EXERCICE PROPOSÉ A:
Extrayez chaque ligne des enregistrements où figure le mot « shows ».

EXTRAIT CHOISI:
* * * * * * *
A propos de Les amours imaginaires de et avec Xavier Dolan 3 out of 5 stars

Déception amoureuse à trois

Au Québec, Francis (Xavier Dolan) et sa meilleure amie Marie tombent amoureux en même temps de Nicolas, tout juste débarqué de la province et qu’ils ont rencontré à une soirée. Mais Nicolas ne semble attiré ni par Francis ni par Marie, ce qui a le don de crisper au plus haut point les deux amis qui vont aller jusqu’à se fâcher…

Si le second film de Xavier Dolan n’a pas la même tension dramatique que J’ai tué ma mère, il y en a un style que le jeune réalisateur et acteur canadien confirme incontestablement dans Les amours imaginaires.

Répétant des figures de style déjà vues dans son premier film comme ces plans dans la forêt canadienne filmée pendant l’automne, Dolan use parfois à l’excès des violons ou du ralenti qui fonctionnait si bien dans J’ai tué ma mère pour traduire ce point sans retour de névrose qu’avait atteint son personnage principal dans son premier film.

Dans Les amours imaginaires, on n’est jamais loin de la crise de nerfs  mais le portrait de Francis par Dolan est emprunt d’une forme de narcissisme qui fait paradoxalement tout le charme de son film.

De quoi s’agit-il dans Les amours imaginaires ? D’un jeu amoureux en triangle qui aboutit sur une forme de déception cruelle pour Marie et Francis. Où la désillusion et le désespoir amoureux conduisent à une forme de rivalité farouche entre Francis et Marie. Où tous les coups sont permis. Mais le constat que Nicolas est au final une « cuillère vide » (charmante expression québécoise pour traduire le manque de caractère d’un personnage) permettra leur réconciliation. Après tout, Nicolas n’aimait aucun des deux. Mais c’est la fable du renard et des raisins.

Là où les personnages s’écoutent parler ou se regardent le nombril, là où Dolan tourne en rond sur des effets qui rendent plus superficiel le film et qu’il répète à l’excès comme le ralenti, il y a en contrepoint la revendication d’un style et une certaine virtuosité formelle qui rappellent au talent et à la culture cinématographique d’un réalisateur qui, ne l’oublions pas, n’a que 21 ans. Un parti pris formel et l’affirmation courageuse d’un style que l’on ne peut pas lui retirer.
* * * * * * *
EXERCICE PROPOSÉ B:
Dans l'extrait choisi, de quel personnage Francis et Marie tombent-ils amoureux en même temps ?

[Entrées d'un jeu de données]
* * * * * * *
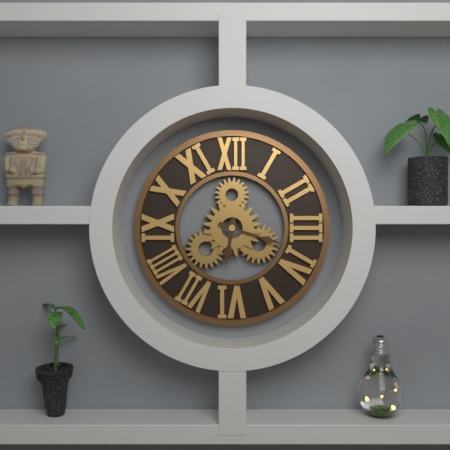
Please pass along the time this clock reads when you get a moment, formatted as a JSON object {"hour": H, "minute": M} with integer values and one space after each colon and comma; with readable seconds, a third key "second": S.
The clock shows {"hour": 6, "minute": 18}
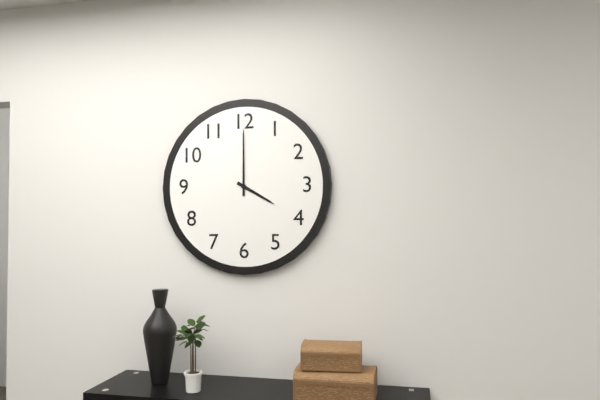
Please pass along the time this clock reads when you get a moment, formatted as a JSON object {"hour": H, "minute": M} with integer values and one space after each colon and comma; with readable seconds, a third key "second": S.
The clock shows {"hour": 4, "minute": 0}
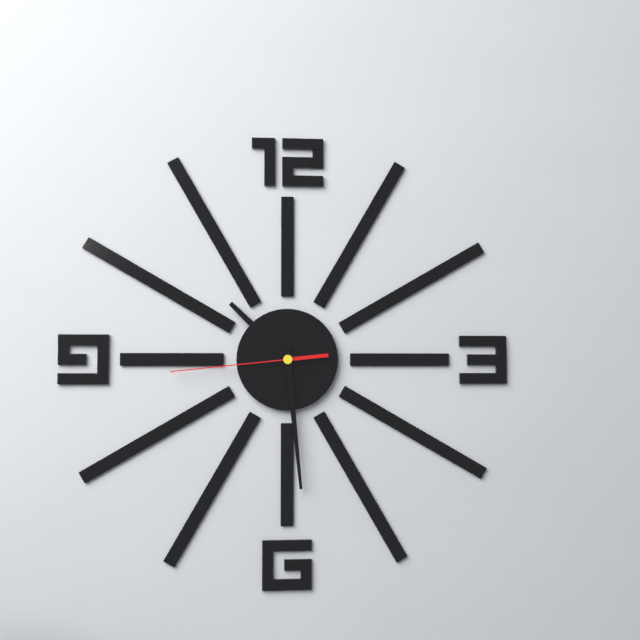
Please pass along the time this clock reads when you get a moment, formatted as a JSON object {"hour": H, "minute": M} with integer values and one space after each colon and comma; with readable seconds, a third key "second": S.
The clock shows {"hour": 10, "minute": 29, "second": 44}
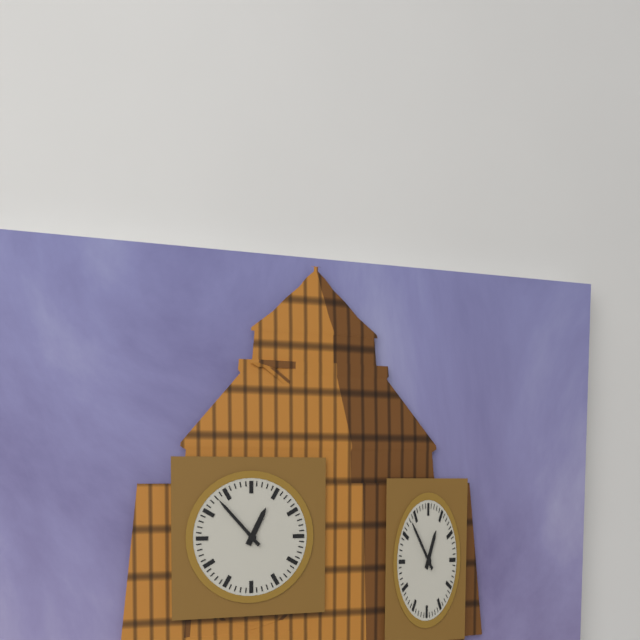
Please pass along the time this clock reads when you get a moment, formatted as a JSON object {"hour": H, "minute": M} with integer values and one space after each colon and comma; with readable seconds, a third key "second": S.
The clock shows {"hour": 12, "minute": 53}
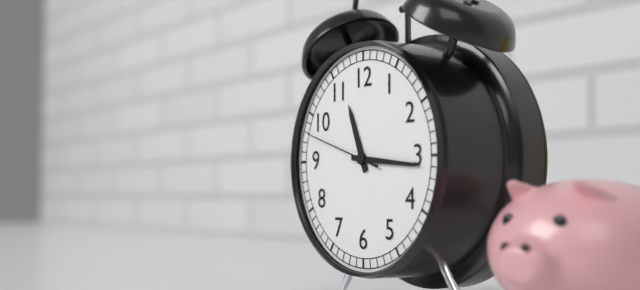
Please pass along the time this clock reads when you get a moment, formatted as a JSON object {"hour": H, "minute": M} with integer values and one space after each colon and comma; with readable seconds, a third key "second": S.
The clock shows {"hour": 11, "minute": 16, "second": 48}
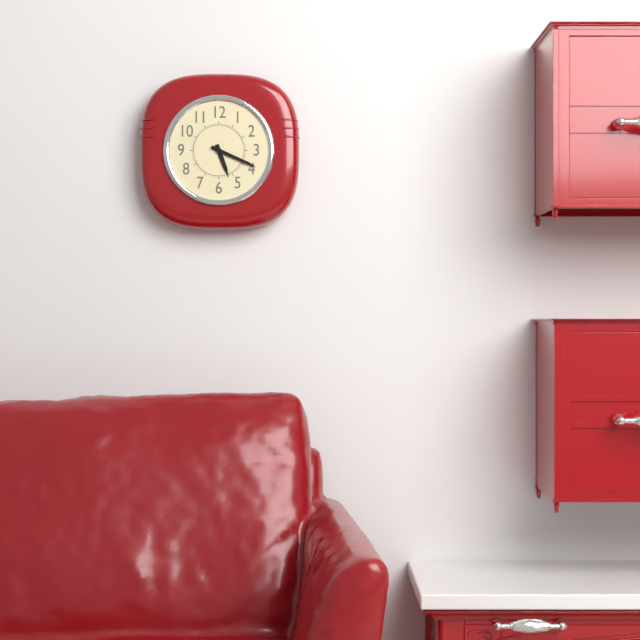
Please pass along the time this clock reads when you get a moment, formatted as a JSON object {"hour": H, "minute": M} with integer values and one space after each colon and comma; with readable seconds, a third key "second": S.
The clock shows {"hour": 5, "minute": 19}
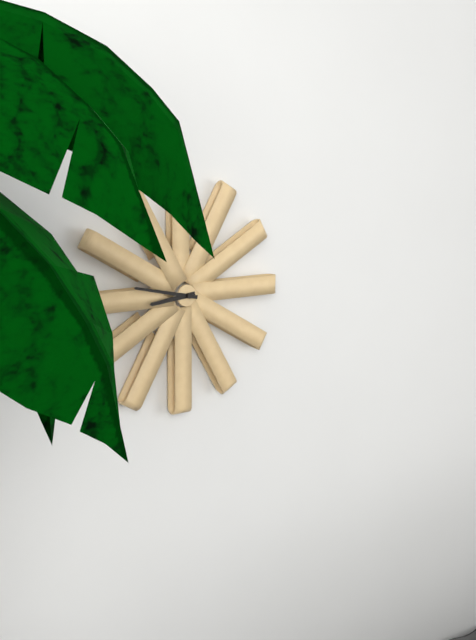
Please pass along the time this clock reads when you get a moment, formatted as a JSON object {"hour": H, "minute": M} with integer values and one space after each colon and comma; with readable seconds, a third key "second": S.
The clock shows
* * * * * * *
CORRIGÉ A:
The clock shows {"hour": 6, "minute": 18}
The clock shows {"hour": 4, "minute": 0}
The clock shows {"hour": 10, "minute": 29, "second": 44}
The clock shows {"hour": 12, "minute": 53}
The clock shows {"hour": 11, "minute": 16, "second": 48}
The clock shows {"hour": 5, "minute": 19}
The clock shows

CORRIGÉ B:
De Nicolas.